• **Task inputs**
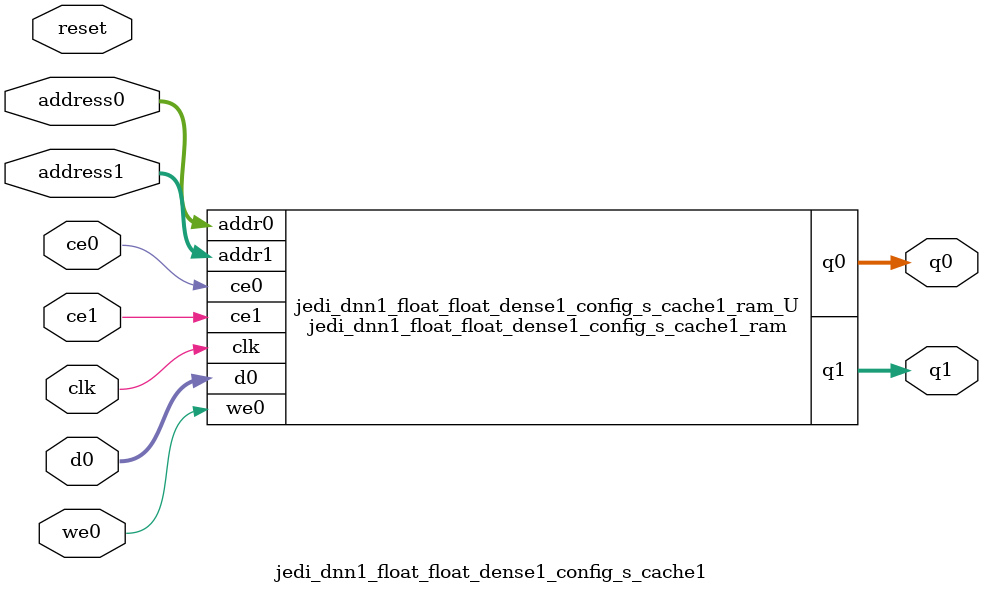
<source format=v>
`timescale 1 ns / 1 ps
module jedi_dnn1_float_float_dense1_config_s_cache1_ram (addr0, ce0, d0, we0, q0, addr1, ce1, q1,  clk);

parameter DWIDTH = 32;
parameter AWIDTH = 5;
parameter MEM_SIZE = 32;

input[AWIDTH-1:0] addr0;
input ce0;
input[DWIDTH-1:0] d0;
input we0;
output reg[DWIDTH-1:0] q0;
input[AWIDTH-1:0] addr1;
input ce1;
output reg[DWIDTH-1:0] q1;
input clk;

(* ram_style = "block" *)reg [DWIDTH-1:0] ram[0:MEM_SIZE-1];




always @(posedge clk)  
begin 
    if (ce0) begin
        if (we0) 
            ram[addr0] <= d0; 
        q0 <= ram[addr0];
    end
end


always @(posedge clk)  
begin 
    if (ce1) begin
        q1 <= ram[addr1];
    end
end


endmodule

`timescale 1 ns / 1 ps
module jedi_dnn1_float_float_dense1_config_s_cache1(
    reset,
    clk,
    address0,
    ce0,
    we0,
    d0,
    q0,
    address1,
    ce1,
    q1);

parameter DataWidth = 32'd32;
parameter AddressRange = 32'd32;
parameter AddressWidth = 32'd5;
input reset;
input clk;
input[AddressWidth - 1:0] address0;
input ce0;
input we0;
input[DataWidth - 1:0] d0;
output[DataWidth - 1:0] q0;
input[AddressWidth - 1:0] address1;
input ce1;
output[DataWidth - 1:0] q1;



jedi_dnn1_float_float_dense1_config_s_cache1_ram jedi_dnn1_float_float_dense1_config_s_cache1_ram_U(
    .clk( clk ),
    .addr0( address0 ),
    .ce0( ce0 ),
    .we0( we0 ),
    .d0( d0 ),
    .q0( q0 ),
    .addr1( address1 ),
    .ce1( ce1 ),
    .q1( q1 ));

endmodule


</source>
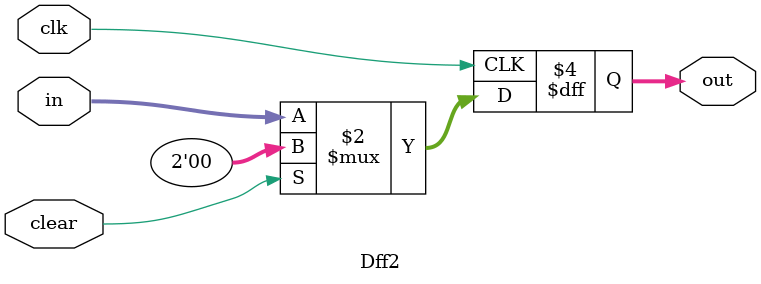
<source format=v>
module Dff2(out, clear, in, clk);
	parameter n = 2;
	input [n-1:0] in;
	input clear; // 1 is clear, 0 is not clear
	input clk;
	output reg [n-1:0] out;
initial	
	begin
		out <= 2'b00;
	end
always @(posedge clk)
	begin
		out <= clear? 2'b00 : in;
	end
endmodule


</source>
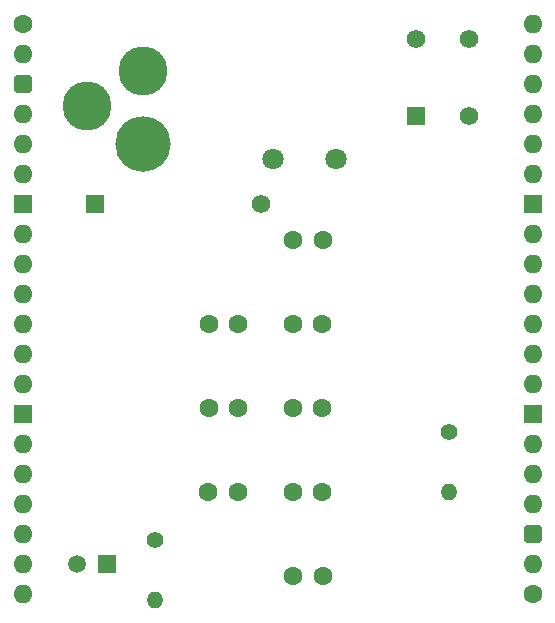
<source format=gbs>
%TF.GenerationSoftware,KiCad,Pcbnew,8.0.7*%
%TF.CreationDate,2025-05-21T11:40:48+02:00*%
%TF.ProjectId,Power and Reset,506f7765-7220-4616-9e64-205265736574,V1*%
%TF.SameCoordinates,Original*%
%TF.FileFunction,Soldermask,Bot*%
%TF.FilePolarity,Negative*%
%FSLAX46Y46*%
G04 Gerber Fmt 4.6, Leading zero omitted, Abs format (unit mm)*
G04 Created by KiCad (PCBNEW 8.0.7) date 2025-05-21 11:40:48*
%MOMM*%
%LPD*%
G01*
G04 APERTURE LIST*
G04 Aperture macros list*
%AMRoundRect*
0 Rectangle with rounded corners*
0 $1 Rounding radius*
0 $2 $3 $4 $5 $6 $7 $8 $9 X,Y pos of 4 corners*
0 Add a 4 corners polygon primitive as box body*
4,1,4,$2,$3,$4,$5,$6,$7,$8,$9,$2,$3,0*
0 Add four circle primitives for the rounded corners*
1,1,$1+$1,$2,$3*
1,1,$1+$1,$4,$5*
1,1,$1+$1,$6,$7*
1,1,$1+$1,$8,$9*
0 Add four rect primitives between the rounded corners*
20,1,$1+$1,$2,$3,$4,$5,0*
20,1,$1+$1,$4,$5,$6,$7,0*
20,1,$1+$1,$6,$7,$8,$9,0*
20,1,$1+$1,$8,$9,$2,$3,0*%
G04 Aperture macros list end*
%ADD10R,1.575000X1.575000*%
%ADD11C,1.575000*%
%ADD12R,1.500000X1.500000*%
%ADD13C,1.500000*%
%ADD14C,1.600000*%
%ADD15C,1.400000*%
%ADD16O,1.400000X1.400000*%
%ADD17C,4.700000*%
%ADD18C,4.150000*%
%ADD19C,1.800000*%
%ADD20O,1.600000X1.600000*%
%ADD21RoundRect,0.400000X-0.400000X-0.400000X0.400000X-0.400000X0.400000X0.400000X-0.400000X0.400000X0*%
%ADD22R,1.600000X1.600000*%
%ADD23RoundRect,0.400000X0.400000X0.400000X-0.400000X0.400000X-0.400000X-0.400000X0.400000X-0.400000X0*%
G04 APERTURE END LIST*
D10*
%TO.C,S2*%
X33310000Y-7822000D03*
D11*
X33310000Y-1322000D03*
X37810001Y-7822000D03*
X37810000Y-1321999D03*
%TD*%
D12*
%TO.C,LED1*%
X7112000Y-45720000D03*
D13*
X4572000Y-45720000D03*
%TD*%
D14*
%TO.C,C8*%
X22892000Y-46736000D03*
X25392000Y-46736000D03*
%TD*%
D15*
%TO.C,R4*%
X11176000Y-43688000D03*
D16*
X11176000Y-48768000D03*
%TD*%
D17*
%TO.C,J1*%
X10160000Y-10160001D03*
D18*
X5460000Y-6960001D03*
X10160000Y-3960001D03*
%TD*%
D14*
%TO.C,C6*%
X22876000Y-39624000D03*
X25376000Y-39624000D03*
%TD*%
D10*
%TO.C,D1*%
X6096000Y-15240000D03*
D11*
X20196000Y-15240000D03*
%TD*%
D14*
%TO.C,C7*%
X15748000Y-32512000D03*
X18248000Y-32512000D03*
%TD*%
%TO.C,C1*%
X22876000Y-25400000D03*
X25376000Y-25400000D03*
%TD*%
D15*
%TO.C,R1*%
X36068000Y-34544000D03*
D16*
X36068000Y-39624000D03*
%TD*%
D14*
%TO.C,C5*%
X22876000Y-32512000D03*
X25376000Y-32512000D03*
%TD*%
D19*
%TO.C,S1*%
X21226000Y-11476000D03*
X26526000Y-11476000D03*
%TD*%
D14*
%TO.C,J2*%
X0Y0D03*
D20*
X0Y-2540000D03*
D21*
X0Y-5080000D03*
D20*
X0Y-7620000D03*
X0Y-10160000D03*
X0Y-12700000D03*
D22*
X0Y-15240000D03*
D20*
X0Y-17780000D03*
X0Y-20320000D03*
X0Y-22860000D03*
X0Y-25400000D03*
X0Y-27940000D03*
X0Y-30480000D03*
D22*
X0Y-33020000D03*
D20*
X0Y-35560000D03*
X0Y-38100000D03*
X0Y-40640000D03*
X0Y-43180000D03*
X0Y-45720000D03*
X0Y-48260000D03*
%TD*%
D14*
%TO.C,C4*%
X15764000Y-25400000D03*
X18264000Y-25400000D03*
%TD*%
%TO.C,C3*%
X15732000Y-39624000D03*
X18232000Y-39624000D03*
%TD*%
%TO.C,J3*%
X43180000Y-48260000D03*
D20*
X43180000Y-45720000D03*
D23*
X43180000Y-43180000D03*
D20*
X43180000Y-40640000D03*
X43180000Y-38100000D03*
X43180000Y-35560000D03*
D22*
X43180000Y-33020000D03*
D20*
X43180000Y-30480000D03*
X43180000Y-27940000D03*
X43180000Y-25400000D03*
X43180000Y-22860000D03*
X43180000Y-20320000D03*
X43180000Y-17780000D03*
D22*
X43180000Y-15240000D03*
D20*
X43180000Y-12700000D03*
X43180000Y-10160000D03*
X43180000Y-7620000D03*
X43180000Y-5080000D03*
X43180000Y-2540000D03*
X43180000Y0D03*
%TD*%
D14*
%TO.C,C2*%
X22891999Y-18288000D03*
X25391999Y-18288000D03*
%TD*%
M02*

</source>
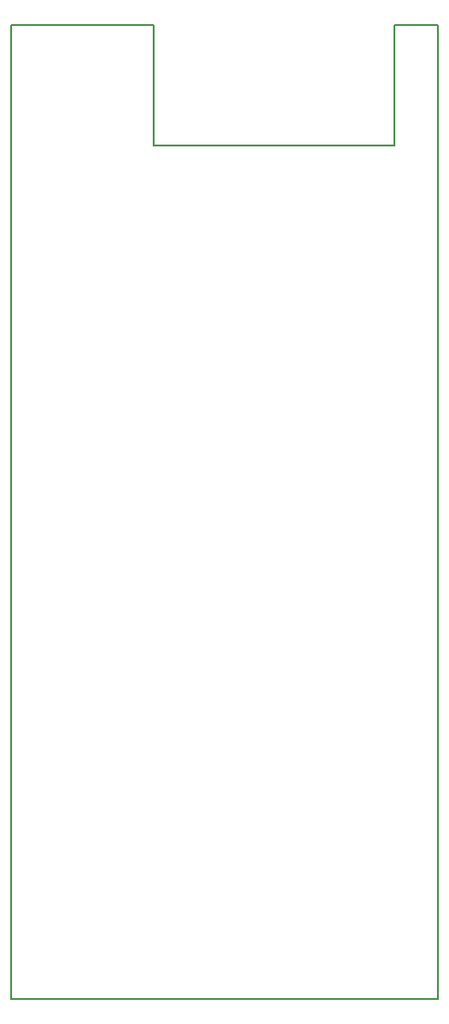
<source format=gm1>
G04 #@! TF.FileFunction,Profile,NP*
%FSLAX46Y46*%
G04 Gerber Fmt 4.6, Leading zero omitted, Abs format (unit mm)*
G04 Created by KiCad (PCBNEW (2016-08-20 BZR 7083)-product) date Wed Apr 22 08:43:57 2020*
%MOMM*%
%LPD*%
G01*
G04 APERTURE LIST*
%ADD10C,0.100000*%
%ADD11C,0.150000*%
G04 APERTURE END LIST*
D10*
D11*
X35000000Y89000000D02*
X39000000Y89000000D01*
X13000000Y89000000D02*
X0Y89000000D01*
X13000000Y89000000D02*
X13000000Y78000000D01*
X35000000Y78000000D02*
X35000000Y89000000D01*
X13000000Y78000000D02*
X35000000Y78000000D01*
X0Y89000000D02*
X0Y0D01*
X39000000Y0D02*
X39000000Y89000000D01*
X0Y0D02*
X39000000Y0D01*
M02*

</source>
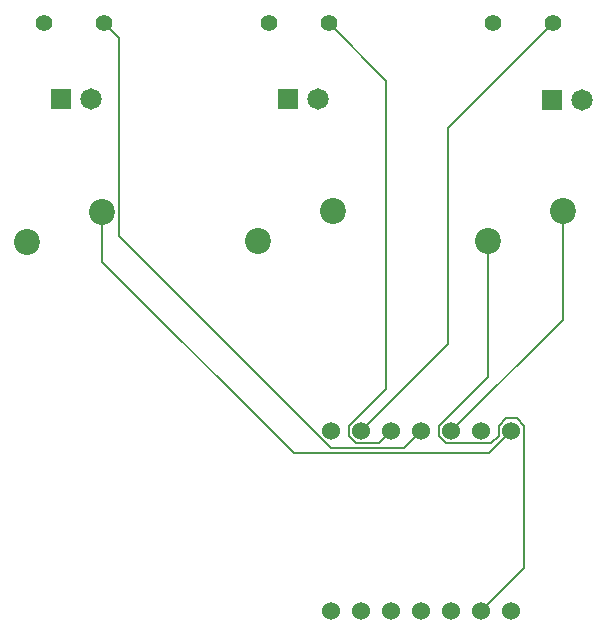
<source format=gbr>
%TF.GenerationSoftware,KiCad,Pcbnew,9.0.5*%
%TF.CreationDate,2025-11-21T19:42:06+02:00*%
%TF.ProjectId,ProtoSwitch,50726f74-6f53-4776-9974-63682e6b6963,rev?*%
%TF.SameCoordinates,Original*%
%TF.FileFunction,Copper,L2,Bot*%
%TF.FilePolarity,Positive*%
%FSLAX46Y46*%
G04 Gerber Fmt 4.6, Leading zero omitted, Abs format (unit mm)*
G04 Created by KiCad (PCBNEW 9.0.5) date 2025-11-21 19:42:06*
%MOMM*%
%LPD*%
G01*
G04 APERTURE LIST*
%TA.AperFunction,ComponentPad*%
%ADD10C,1.524000*%
%TD*%
%TA.AperFunction,ComponentPad*%
%ADD11C,1.815000*%
%TD*%
%TA.AperFunction,ComponentPad*%
%ADD12R,1.815000X1.815000*%
%TD*%
%TA.AperFunction,ComponentPad*%
%ADD13C,1.400000*%
%TD*%
%TA.AperFunction,ComponentPad*%
%ADD14C,2.200000*%
%TD*%
%TA.AperFunction,Conductor*%
%ADD15C,0.200000*%
%TD*%
G04 APERTURE END LIST*
D10*
%TO.P,U1,1,GPIO26/ADC0/A0*%
%TO.N,button1*%
X170851500Y-87880000D03*
%TO.P,U1,2,GPIO27/ADC1/A1*%
%TO.N,button2*%
X168311500Y-87880000D03*
%TO.P,U1,3,GPIO28/ADC2/A2*%
%TO.N,button3*%
X165771500Y-87880000D03*
%TO.P,U1,4,GPIO29/ADC3/A3*%
%TO.N,Led1*%
X163231500Y-87880000D03*
%TO.P,U1,5,GPIO6/SDA*%
%TO.N,Led2*%
X160691500Y-87880000D03*
%TO.P,U1,6,GPIO7/SCL*%
%TO.N,Led3*%
X158151500Y-87880000D03*
%TO.P,U1,7,GPIO0/TX*%
%TO.N,unconnected-(U1-GPIO0{slash}TX-Pad7)*%
X155611500Y-87880000D03*
%TO.P,U1,8,GPIO1/RX*%
%TO.N,unconnected-(U1-GPIO1{slash}RX-Pad8)*%
X155611500Y-103120000D03*
%TO.P,U1,9,GPIO2/SCK*%
%TO.N,unconnected-(U1-GPIO2{slash}SCK-Pad9)*%
X158151500Y-103120000D03*
%TO.P,U1,10,GPIO4/MISO*%
%TO.N,unconnected-(U1-GPIO4{slash}MISO-Pad10)*%
X160691500Y-103120000D03*
%TO.P,U1,11,GPIO3/MOSI*%
%TO.N,unconnected-(U1-GPIO3{slash}MOSI-Pad11)*%
X163231500Y-103120000D03*
%TO.P,U1,12,3V3*%
%TO.N,unconnected-(U1-3V3-Pad12)*%
X165771500Y-103120000D03*
%TO.P,U1,13,GND*%
%TO.N,GND*%
X168311500Y-103120000D03*
%TO.P,U1,14,VBUS*%
%TO.N,unconnected-(U1-VBUS-Pad14)*%
X170851500Y-103120000D03*
%TD*%
D11*
%TO.P,D3,A*%
%TO.N,Net-(D3-PadA)*%
X176851500Y-59880000D03*
D12*
%TO.P,D3,C*%
%TO.N,GND*%
X174311500Y-59880000D03*
%TD*%
D13*
%TO.P,R1,2*%
%TO.N,Led1*%
X136391500Y-53380000D03*
%TO.P,R1,1*%
%TO.N,Net-(D1-PadA)*%
X131311500Y-53380000D03*
%TD*%
D11*
%TO.P,D1,A*%
%TO.N,Net-(D1-PadA)*%
X135231500Y-59806500D03*
D12*
%TO.P,D1,C*%
%TO.N,GND*%
X132691500Y-59806500D03*
%TD*%
D14*
%TO.P,SW3,1,1*%
%TO.N,button3*%
X175191500Y-69226500D03*
%TO.P,SW3,2,2*%
%TO.N,GND*%
X168841500Y-71766500D03*
%TD*%
%TO.P,SW2,1,1*%
%TO.N,button2*%
X155771500Y-69226500D03*
%TO.P,SW2,2,2*%
%TO.N,GND*%
X149421500Y-71766500D03*
%TD*%
%TO.P,SW1,1,1*%
%TO.N,button1*%
X136231500Y-69306500D03*
%TO.P,SW1,2,2*%
%TO.N,GND*%
X129881500Y-71846500D03*
%TD*%
D13*
%TO.P,R3,1*%
%TO.N,Net-(D3-PadA)*%
X169311500Y-53380000D03*
%TO.P,R3,2*%
%TO.N,Led3*%
X174391500Y-53380000D03*
%TD*%
%TO.P,R2,1*%
%TO.N,Net-(D2-PadA)*%
X150311500Y-53380000D03*
%TO.P,R2,2*%
%TO.N,Led2*%
X155391500Y-53380000D03*
%TD*%
D12*
%TO.P,D2,C*%
%TO.N,GND*%
X151961500Y-59806500D03*
D11*
%TO.P,D2,A*%
%TO.N,Net-(D2-PadA)*%
X154501500Y-59806500D03*
%TD*%
D15*
%TO.N,GND*%
X171914500Y-99517000D02*
X168311500Y-103120000D01*
X171914500Y-87439690D02*
X171914500Y-99517000D01*
X171291810Y-86817000D02*
X171914500Y-87439690D01*
X170411190Y-86817000D02*
X171291810Y-86817000D01*
X169788500Y-87439690D02*
X170411190Y-86817000D01*
X169788500Y-88320310D02*
X169788500Y-87439690D01*
X169165810Y-88943000D02*
X169788500Y-88320310D01*
X165331190Y-88943000D02*
X169165810Y-88943000D01*
X164708500Y-88320310D02*
X165331190Y-88943000D01*
X164708500Y-87439690D02*
X164708500Y-88320310D01*
X168841500Y-83306690D02*
X164708500Y-87439690D01*
X168841500Y-71766500D02*
X168841500Y-83306690D01*
%TO.N,button1*%
X168986500Y-89745000D02*
X170851500Y-87880000D01*
X152431530Y-89745000D02*
X168986500Y-89745000D01*
X136231500Y-73544970D02*
X152431530Y-89745000D01*
X136231500Y-69306500D02*
X136231500Y-73544970D01*
%TO.N,button3*%
X175191500Y-78460000D02*
X165771500Y-87880000D01*
X175191500Y-69226500D02*
X175191500Y-78460000D01*
%TO.N,Led1*%
X161767500Y-89344000D02*
X163231500Y-87880000D01*
X155572190Y-89344000D02*
X161767500Y-89344000D01*
X137632500Y-71404310D02*
X155572190Y-89344000D01*
X137632500Y-54621000D02*
X137632500Y-71404310D01*
X136391500Y-53380000D02*
X137632500Y-54621000D01*
%TO.N,Led2*%
X159628500Y-88943000D02*
X160691500Y-87880000D01*
X157088500Y-87439690D02*
X157088500Y-88320310D01*
X157088500Y-88320310D02*
X157711190Y-88943000D01*
X160232200Y-84295990D02*
X157088500Y-87439690D01*
X160232200Y-58220700D02*
X160232200Y-84295990D01*
X157711190Y-88943000D02*
X159628500Y-88943000D01*
X155391500Y-53380000D02*
X160232200Y-58220700D01*
%TO.N,Led3*%
X165500000Y-80531500D02*
X158151500Y-87880000D01*
X165500000Y-62271500D02*
X165500000Y-80531500D01*
X174391500Y-53380000D02*
X165500000Y-62271500D01*
%TD*%
M02*

</source>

• **What needs to be done**
If a line in the entries contains the word "CreationDate", copy that line out.

• **Output of the task**
%TF.CreationDate,2025-05-21T11:40:48+02:00*%
%TF.CreationDate,2025-11-21T19:42:06+02:00*%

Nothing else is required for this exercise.